Priorities: The country has prioritised infrastructure improvements, especially in preparation for major events like the FIFA World Cup and the Olympics. This includes investing in stadiums, transportation, and urban development.
Private sector participation: Brazil has encouraged private sector participation in infrastructure development through public-private partnerships (PPPs). This approach has been used to finance and manage various projects, including airports and roads.
Russia
Geographical Extent: Given Russia’s vast territory, infrastructure development is focused on improving transportation networks, including roads, railways, and pipelines, to connect remote regions.
Energy: Russia is a major exporter of energy resources, and a significant portion of infrastructure development is directed towards the energy sector, including the expansion of oil and gas pipelines.
Technology and innovation: Russia invests in technology and innovation, such as the Skolkovo Innovation Center, to promote modernisation and diversify its economy.
India
Massive urbanisation: India is experiencing rapid urbanization, leading to a high demand for urban infrastructure, including housing, transportation, and sanitation.
Smart cities: The Indian government has launched the Smart Cities Mission to improve urban infrastructure and services through technological innovation.
Renewable Energy: India invests in renewable energy infrastructure, particularly solar and wind power, to meet growing energy demands and address environmental concerns.
China
High-Speed rail: China is known for its extensive high-speed rail network, revolutionising transportation and connectivity within the country.
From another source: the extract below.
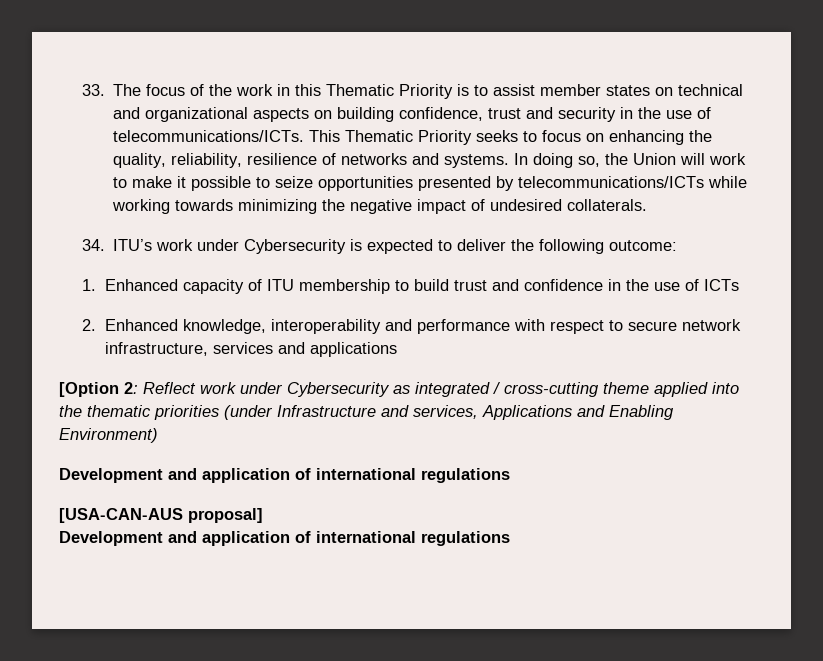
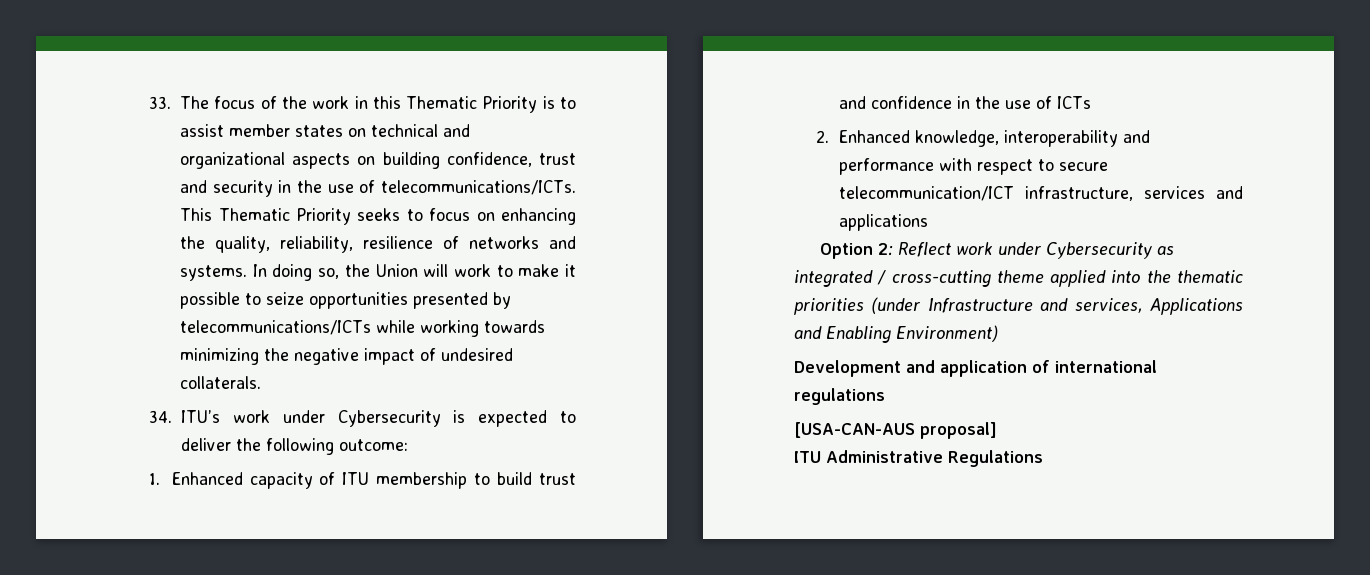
[681,319,741,331] network -> [838,186,1014,201] telecommunication/ICT
[59,382,119,397] [Option -> [819,243,873,259] Option
[59,531,510,546] Development and application of international regulations -> [794,450,1043,467] ITU Administrative Regulations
Belt and Road Initiative (BRI): China’s BRI is a massive infrastructure project to enhance connectivity and trade with other countries. It includes investments in roads, ports, railways, and other infrastructure in Asia, Africa, and Europe.
Urbanisation: China’s rapid urbanization has led to the construction of numerous mega-cities with state-of-the-art infrastructure.
South Africa
Renewable Energy: The country has invested in renewable energy, particularly wind and solar power, to address energy challenges and promote sustainability.
Social Infrastructure: South Africa also invests in social infrastructure, including schools and healthcare facilities, to address historical inequalities and improve living conditions.